Amelia’s guts fizzed and her stomach pushed out, bloated. She lay back and pulled a shirt up to her chin, nestled deeper into the seats. Her hands rested on her hipbones and they jutted out more than they had before, most of the lumpy, squishy stuff gone; she was glad to be minimal, to carry nothing extra.
Rain started again, lightly at first, before setting in in earnest. Drops from tree branches overhanging the carriage fell the loudest and without a pattern. She closed her eyes. When she’d walked the Overland Track with her mother, she had a proper raincoat. The third and fourth days were wet and when her mother spoke, the rain falling on Amelia’s hood made it difficult to hear. ‘What?’ Amelia said, turning to her mother, whose face was darkened by her own hood.
‘I said, isn’t it amazing I haven’t hurt myself on all this rough terrain.’ A few steps later her mother lost her footing, slid down the path for a while before being caught by tree roots, laughing the whole way down.
She woke to something moving inside the carriage. She could feel the change, the presence of a stranger. Her neck was stiff and her eyes were slow to adjust; she blinked through an orange fuzz. Lucy was there, her silhouette sitting alert, facing the door of the train. Listening through the drumming of rain on the roof, Amelia waited to hear the sound again, the noise that had woken her.
A footstep and a movement of air, shifting wisps of hair at her cheeks; body odour, smoke. She could make out the shape of human legs by the door. The figure moved closer.
Amelia sat upright, knocked something to the ground.
‘Oh shit, sorry bud.’ It was a man’s voice, hoarse and slow. ‘Didn’t realise this space was occupied.’
‘What do you want?’ Amelia said as she gathered her things. Lucy stood on her seat, sniffed at the intruder.
‘Whoa, you’re a lady!’ The man shouted out a broken window: ‘Oi, Ricky, come and check this out. There’s a chick in here!’
He returned to her, stood at
the table. He reached out and she backed herself against the wall. She froze as the man touched her head, firm but gentle, moving his hand across her forehead, her matted hair.
‘Wow,’ the man said. His breath smelled of marijuana.
Lucy let out a low bark.
‘Don’t touch me,’ Amelia said, her heartbeat violent, filling her ears.
The figure retrieved his hand. ‘Just showing my appreciation, angel girl.’
Someone new entered the carriage, colourful glow-in-the-dark bracelets all up the figure’s wrists. ‘You all tuckered out, eh?’ the new man said, leaning over her. He picked up the remaining soup off the table. ‘You from the doof doof?’ he said, then slurped from the can.
‘What do you want?’ Amelia said again.
‘Hey, easy now,’ the first figure said, pressing the air down with his hands. ‘You don’t own this place.’

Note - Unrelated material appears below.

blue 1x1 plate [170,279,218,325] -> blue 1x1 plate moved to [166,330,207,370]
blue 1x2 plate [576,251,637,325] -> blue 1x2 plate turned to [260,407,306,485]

The second figure had found her pack, began sifting through its contents. ‘Got any more food?’ he said. There was a rustle of something as he opened it.
‘Get out of my things,’ Amelia said.
‘Whoa, angel girl, where’s the love?’ the closest figure said. ‘We’ve got stuff to share, don’t worry. Sharing’s caring.’

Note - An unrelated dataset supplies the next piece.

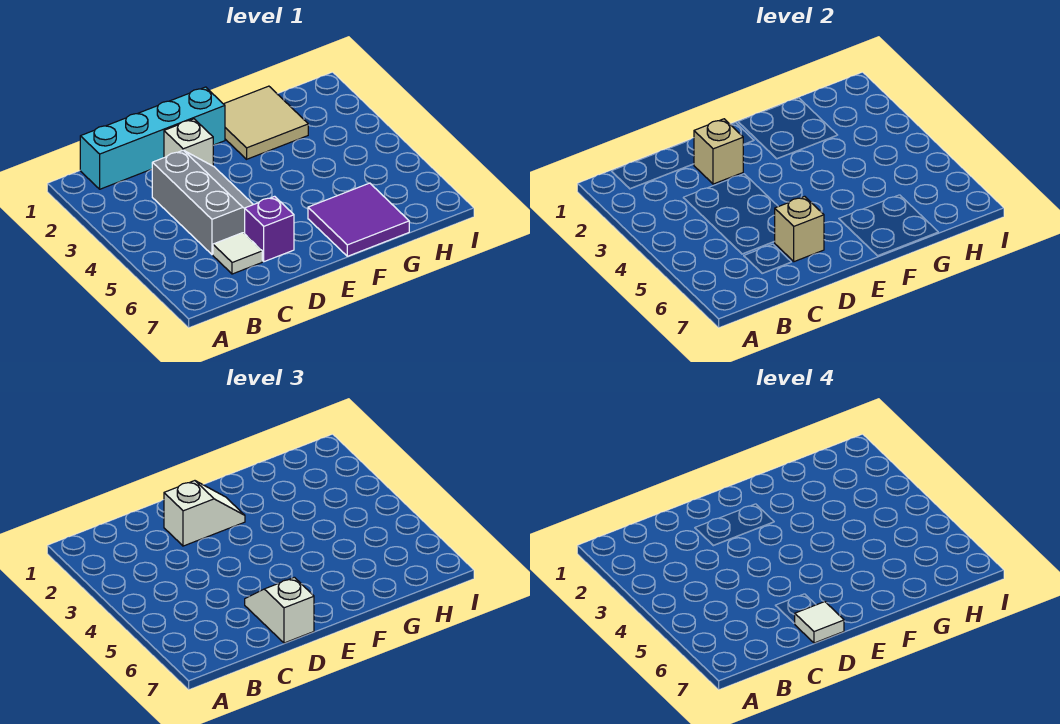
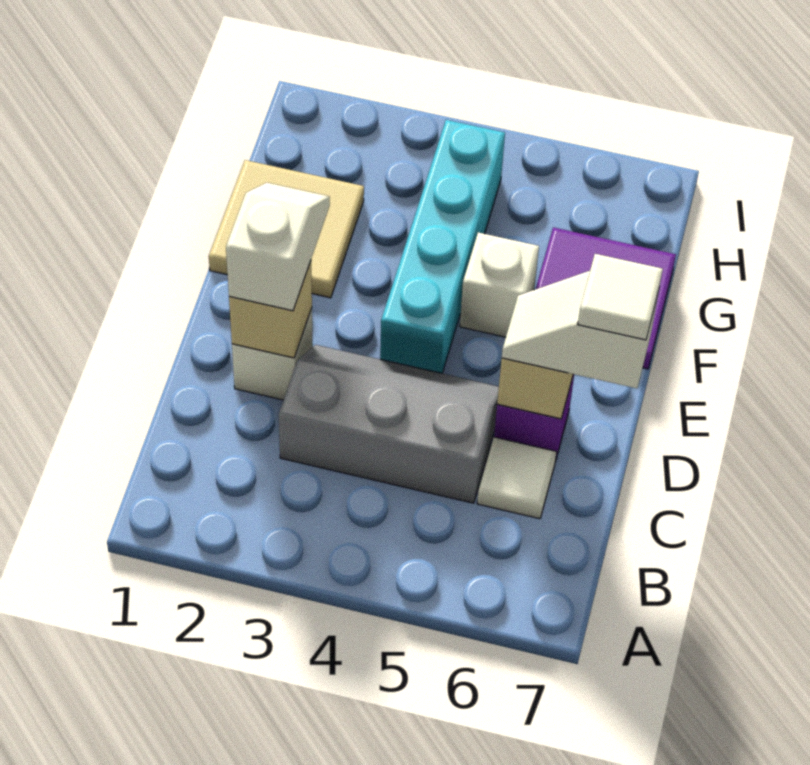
cyan 1x4 brick [80,87,225,189] -> cyan 1x4 brick moved to [380,120,505,373]
none -> white 1x1 brick [460,233,539,337]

He blocked her way as she tried to get out of the booth. She climbed across the table, bumped her head on the ceiling. On the opposite seat, Amelia landed on some part of Lucy, making her yelp.
‘Out,’ Amelia hissed, and Lucy scrambled down from the seat.
The first intruder stepped in front of her again, so she couldn’t get past without pressing against him. He was shirtless, his skin hot and wet, taut over a round, hard stomach; she pushed him to the side, her fingers brushing his chest hair.